Machine Learning for Stochastic Parametrisation

TL;DR

This position paper discusses the potential for data-driven approaches for stochastic parametrisation in weather and climate prediction, and highlights early studies in this area, and draws attention to the novel challenges that remain.

Abstract

Atmospheric models used for weather and climate prediction are traditionally formulated in a deterministic manner. In other words, given a particular state of the resolved scale variables, the most likely forcing from the sub-grid scale processes is estimated and used to predict the evolution of the large-scale flow.
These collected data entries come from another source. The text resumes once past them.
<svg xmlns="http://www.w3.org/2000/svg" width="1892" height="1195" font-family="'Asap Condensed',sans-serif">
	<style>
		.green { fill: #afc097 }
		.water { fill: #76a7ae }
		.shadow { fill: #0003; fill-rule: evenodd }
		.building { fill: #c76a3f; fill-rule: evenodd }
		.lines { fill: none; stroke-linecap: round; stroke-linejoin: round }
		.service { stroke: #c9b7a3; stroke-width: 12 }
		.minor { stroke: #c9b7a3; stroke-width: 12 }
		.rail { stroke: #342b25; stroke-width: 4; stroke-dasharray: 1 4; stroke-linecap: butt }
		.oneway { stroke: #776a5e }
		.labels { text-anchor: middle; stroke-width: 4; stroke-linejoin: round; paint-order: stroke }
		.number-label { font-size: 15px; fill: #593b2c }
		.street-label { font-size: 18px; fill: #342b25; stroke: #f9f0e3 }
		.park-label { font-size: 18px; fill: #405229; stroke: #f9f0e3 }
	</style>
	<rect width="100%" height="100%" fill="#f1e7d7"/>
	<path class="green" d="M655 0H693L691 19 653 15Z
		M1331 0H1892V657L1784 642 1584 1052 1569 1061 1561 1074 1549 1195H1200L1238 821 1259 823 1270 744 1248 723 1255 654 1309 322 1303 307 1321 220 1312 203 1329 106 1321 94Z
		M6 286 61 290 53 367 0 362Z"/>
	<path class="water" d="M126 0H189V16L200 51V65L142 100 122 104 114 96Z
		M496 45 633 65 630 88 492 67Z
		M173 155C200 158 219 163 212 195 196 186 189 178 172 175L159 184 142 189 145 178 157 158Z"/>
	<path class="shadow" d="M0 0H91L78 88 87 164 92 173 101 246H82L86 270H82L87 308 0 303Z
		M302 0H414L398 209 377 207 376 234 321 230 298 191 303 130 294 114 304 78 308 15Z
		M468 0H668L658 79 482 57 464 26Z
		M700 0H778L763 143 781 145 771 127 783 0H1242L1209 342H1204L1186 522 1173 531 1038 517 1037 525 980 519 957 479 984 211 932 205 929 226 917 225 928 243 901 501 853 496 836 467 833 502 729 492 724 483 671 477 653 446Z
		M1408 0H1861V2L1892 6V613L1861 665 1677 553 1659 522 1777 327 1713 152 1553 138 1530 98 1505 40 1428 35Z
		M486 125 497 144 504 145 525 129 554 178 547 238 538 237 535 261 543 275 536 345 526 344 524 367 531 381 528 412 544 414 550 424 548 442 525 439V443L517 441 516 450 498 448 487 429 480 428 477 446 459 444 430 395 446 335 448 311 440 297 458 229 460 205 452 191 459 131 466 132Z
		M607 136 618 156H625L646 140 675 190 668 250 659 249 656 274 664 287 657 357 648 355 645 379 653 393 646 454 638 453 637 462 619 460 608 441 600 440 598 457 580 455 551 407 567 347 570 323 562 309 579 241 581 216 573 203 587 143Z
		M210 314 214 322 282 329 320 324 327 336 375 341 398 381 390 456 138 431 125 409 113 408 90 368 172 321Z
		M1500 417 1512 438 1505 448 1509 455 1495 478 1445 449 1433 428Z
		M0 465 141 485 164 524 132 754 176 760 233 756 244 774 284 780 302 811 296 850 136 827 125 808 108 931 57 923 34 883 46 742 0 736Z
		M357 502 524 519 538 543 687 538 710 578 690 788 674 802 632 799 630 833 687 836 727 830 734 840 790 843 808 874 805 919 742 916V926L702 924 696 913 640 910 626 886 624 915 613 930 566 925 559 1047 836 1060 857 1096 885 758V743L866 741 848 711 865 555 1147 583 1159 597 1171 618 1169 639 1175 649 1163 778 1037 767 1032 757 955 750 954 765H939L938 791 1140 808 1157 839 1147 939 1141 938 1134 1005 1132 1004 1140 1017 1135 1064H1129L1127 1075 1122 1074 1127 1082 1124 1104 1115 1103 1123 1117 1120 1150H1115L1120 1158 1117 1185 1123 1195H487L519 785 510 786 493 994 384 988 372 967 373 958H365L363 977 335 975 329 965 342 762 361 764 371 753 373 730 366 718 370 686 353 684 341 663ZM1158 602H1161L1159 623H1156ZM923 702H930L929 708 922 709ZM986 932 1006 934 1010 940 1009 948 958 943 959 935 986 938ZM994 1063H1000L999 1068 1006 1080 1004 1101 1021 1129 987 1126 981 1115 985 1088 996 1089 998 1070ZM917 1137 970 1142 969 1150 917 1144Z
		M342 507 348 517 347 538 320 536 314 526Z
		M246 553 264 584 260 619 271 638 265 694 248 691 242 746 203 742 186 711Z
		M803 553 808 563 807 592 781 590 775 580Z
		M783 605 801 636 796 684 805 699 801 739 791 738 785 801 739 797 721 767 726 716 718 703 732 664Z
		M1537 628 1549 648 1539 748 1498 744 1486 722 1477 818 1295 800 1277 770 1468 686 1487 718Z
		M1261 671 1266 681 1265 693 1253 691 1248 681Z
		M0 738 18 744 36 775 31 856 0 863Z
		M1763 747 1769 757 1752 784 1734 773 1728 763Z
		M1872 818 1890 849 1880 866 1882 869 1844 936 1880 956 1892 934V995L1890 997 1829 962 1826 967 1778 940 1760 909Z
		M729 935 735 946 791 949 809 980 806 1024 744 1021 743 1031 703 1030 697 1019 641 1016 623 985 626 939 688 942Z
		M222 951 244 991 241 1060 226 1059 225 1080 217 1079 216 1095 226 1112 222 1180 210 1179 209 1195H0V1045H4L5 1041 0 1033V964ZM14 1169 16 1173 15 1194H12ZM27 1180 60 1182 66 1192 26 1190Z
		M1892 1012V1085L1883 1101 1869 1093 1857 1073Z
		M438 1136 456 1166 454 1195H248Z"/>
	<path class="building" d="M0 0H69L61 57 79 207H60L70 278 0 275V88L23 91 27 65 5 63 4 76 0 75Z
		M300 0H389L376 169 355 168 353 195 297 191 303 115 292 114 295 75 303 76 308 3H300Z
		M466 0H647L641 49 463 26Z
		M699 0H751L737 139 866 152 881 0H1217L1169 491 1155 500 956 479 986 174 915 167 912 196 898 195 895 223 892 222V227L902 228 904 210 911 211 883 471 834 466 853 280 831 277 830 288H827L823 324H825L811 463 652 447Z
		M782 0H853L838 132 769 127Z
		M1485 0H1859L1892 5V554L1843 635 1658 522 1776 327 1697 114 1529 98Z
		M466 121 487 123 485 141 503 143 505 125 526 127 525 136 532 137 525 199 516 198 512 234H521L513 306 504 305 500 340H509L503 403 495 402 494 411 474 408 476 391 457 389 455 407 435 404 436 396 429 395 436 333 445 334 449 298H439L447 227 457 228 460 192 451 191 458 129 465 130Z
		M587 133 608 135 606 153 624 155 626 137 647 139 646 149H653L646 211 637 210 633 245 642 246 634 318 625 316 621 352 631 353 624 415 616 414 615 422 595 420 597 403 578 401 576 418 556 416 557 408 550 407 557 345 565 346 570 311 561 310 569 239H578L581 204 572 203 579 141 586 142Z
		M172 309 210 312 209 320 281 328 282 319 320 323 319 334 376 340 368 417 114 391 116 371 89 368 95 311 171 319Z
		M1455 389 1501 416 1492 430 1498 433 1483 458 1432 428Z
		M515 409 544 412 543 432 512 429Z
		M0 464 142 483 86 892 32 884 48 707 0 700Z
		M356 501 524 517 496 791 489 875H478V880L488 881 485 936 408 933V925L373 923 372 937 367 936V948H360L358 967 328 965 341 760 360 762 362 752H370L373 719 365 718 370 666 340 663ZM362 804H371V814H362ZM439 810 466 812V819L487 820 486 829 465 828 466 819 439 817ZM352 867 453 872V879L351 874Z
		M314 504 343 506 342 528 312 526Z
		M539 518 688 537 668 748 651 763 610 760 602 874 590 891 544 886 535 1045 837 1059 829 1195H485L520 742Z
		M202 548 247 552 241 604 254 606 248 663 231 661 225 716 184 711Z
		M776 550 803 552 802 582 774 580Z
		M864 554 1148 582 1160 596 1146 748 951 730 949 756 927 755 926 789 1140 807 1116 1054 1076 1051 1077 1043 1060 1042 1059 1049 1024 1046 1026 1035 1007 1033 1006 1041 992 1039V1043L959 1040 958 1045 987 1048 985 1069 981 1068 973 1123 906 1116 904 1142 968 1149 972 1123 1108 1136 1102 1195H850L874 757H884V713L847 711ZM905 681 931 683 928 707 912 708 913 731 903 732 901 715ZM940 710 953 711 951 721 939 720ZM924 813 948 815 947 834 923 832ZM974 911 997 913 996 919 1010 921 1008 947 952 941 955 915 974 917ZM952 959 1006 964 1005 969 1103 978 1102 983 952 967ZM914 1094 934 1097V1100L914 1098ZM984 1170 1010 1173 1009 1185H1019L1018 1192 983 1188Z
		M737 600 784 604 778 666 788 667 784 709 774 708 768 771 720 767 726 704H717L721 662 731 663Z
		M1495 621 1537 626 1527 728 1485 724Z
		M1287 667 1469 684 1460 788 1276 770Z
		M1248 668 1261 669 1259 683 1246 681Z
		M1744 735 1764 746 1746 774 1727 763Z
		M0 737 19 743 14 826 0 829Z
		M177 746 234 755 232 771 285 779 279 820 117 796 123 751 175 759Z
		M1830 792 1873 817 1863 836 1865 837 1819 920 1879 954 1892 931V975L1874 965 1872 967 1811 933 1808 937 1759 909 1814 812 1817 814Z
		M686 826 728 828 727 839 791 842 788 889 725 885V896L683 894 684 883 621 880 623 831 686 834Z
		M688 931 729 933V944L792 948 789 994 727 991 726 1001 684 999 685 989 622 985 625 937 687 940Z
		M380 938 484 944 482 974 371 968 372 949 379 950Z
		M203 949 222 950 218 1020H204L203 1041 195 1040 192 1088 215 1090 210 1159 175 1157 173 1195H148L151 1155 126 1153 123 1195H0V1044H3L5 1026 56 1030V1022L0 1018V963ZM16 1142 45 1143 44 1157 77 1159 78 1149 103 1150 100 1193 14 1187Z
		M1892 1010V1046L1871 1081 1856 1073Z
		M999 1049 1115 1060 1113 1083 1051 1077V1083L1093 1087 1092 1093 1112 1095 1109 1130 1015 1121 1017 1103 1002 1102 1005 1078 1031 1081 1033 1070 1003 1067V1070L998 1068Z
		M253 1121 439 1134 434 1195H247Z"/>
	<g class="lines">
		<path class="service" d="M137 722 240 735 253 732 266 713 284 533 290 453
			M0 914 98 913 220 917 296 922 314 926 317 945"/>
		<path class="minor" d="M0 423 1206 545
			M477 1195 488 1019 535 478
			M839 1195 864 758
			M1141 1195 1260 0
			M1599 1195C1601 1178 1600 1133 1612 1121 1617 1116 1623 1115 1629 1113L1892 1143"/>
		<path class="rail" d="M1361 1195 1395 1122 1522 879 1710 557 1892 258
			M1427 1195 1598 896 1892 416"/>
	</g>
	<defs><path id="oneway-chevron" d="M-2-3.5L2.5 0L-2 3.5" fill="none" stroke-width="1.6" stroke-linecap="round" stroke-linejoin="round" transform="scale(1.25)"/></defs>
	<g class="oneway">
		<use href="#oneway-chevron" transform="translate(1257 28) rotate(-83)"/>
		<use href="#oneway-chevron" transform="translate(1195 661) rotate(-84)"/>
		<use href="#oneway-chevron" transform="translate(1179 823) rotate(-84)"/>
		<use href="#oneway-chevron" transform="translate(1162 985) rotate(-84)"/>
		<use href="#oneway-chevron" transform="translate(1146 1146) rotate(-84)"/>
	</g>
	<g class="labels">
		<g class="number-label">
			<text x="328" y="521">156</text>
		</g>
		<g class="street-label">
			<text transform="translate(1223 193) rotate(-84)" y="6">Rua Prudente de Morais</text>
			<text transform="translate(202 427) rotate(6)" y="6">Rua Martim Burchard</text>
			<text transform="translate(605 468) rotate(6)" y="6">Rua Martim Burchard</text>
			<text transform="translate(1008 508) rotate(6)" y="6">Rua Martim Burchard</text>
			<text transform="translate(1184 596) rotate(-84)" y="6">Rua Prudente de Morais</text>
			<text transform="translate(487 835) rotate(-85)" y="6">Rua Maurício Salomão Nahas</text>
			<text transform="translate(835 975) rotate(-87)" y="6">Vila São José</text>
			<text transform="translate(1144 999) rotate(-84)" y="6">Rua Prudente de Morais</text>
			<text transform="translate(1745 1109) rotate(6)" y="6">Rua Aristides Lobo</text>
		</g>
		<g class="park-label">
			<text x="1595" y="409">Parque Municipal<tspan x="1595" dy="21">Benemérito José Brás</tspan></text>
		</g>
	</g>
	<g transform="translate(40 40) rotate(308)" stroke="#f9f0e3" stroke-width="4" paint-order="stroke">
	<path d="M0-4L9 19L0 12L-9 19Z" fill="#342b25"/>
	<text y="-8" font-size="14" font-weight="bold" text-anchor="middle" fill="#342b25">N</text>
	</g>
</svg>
However, the lack of scale-separation in the atmosphere means that this approach is a large source of error in forecasts. Over recent years, an alternative paradigm has developed: the use of stochastic techniques to characterise uncertainty in small-scale processes. These techniques are now widely used across weather, sub-seasonal, seasonal, and climate timescales. In parallel, recent years have also seen significant progress in replacing parametrisation schemes using machine learning (ML). This has the potential to both speed up and improve our numerical models. However, the focus to date has largely been on deterministic approaches. In this position paper, we bring together these two key developments, and discuss the potential for data-driven approaches for stochastic parametrisation. We highlight early studies in this area, and draw attention to the novel challenges that remain.

Figures (4)

• Figure 1: Coarse-graining studies provide evidence for stochastic parametrisations. (a), the pdf of 'true' sub-grid temperature tendencies derived from a high-resolution simulation is conditioned on the tendency predicted by a deterministic forecast model ($T_{fc}$: colours in legend). (b) Mean 'true' tendency conditioned on $T_{fc}$. For this forecast model, positive temperature tendencies are well calibrated, while negative temperature tendencies are biased cold. (c) Standard deviation of 'true' tendency conditioned on $T_{fc}$. For this forecast model, the uncertainty in the 'true' tendency increases with the magnitude of the low-resolution forecast tendency. Figure adapted from christensen2020.
• Figure 2: Reliability curve for convection occurrence estimated by the random forest (green line), which is close to perfect reliability (grey line). The random forest was developed for use as a stochastic convection trigger function. The circle sizes are proportional to the log of the number of samples per bin; there are many more non-convection events (91%) than convection events (9%). Figure adapted from miller2024.
• Figure 3: a. The classic cellular automata, the game of life, after 70 rule iterations on random initial conditions. b. A set of rules discovered through the use of a genetic algorithm after 70 iterations from a random initial condition. c. An example of fitness convergence for a genetic algorithm scheme.
• Figure 4: Cloud fractions as a function of height (model levels) for forecasts of 200 hours. Observed cloud fraction is compared to that from the operational deterministic parametrisation, and to two stochastic ML models. The Baseline ML model is a simple feed-forward neural network, whilst the Mixed ML model separates the task of modelling into a binary categorisation and continuous prediction problem. These are probabilistic models, and three sampled trajectories are shown for both. The mixed model is better able to create and remove cloud. Adapted from parthipan_thesis.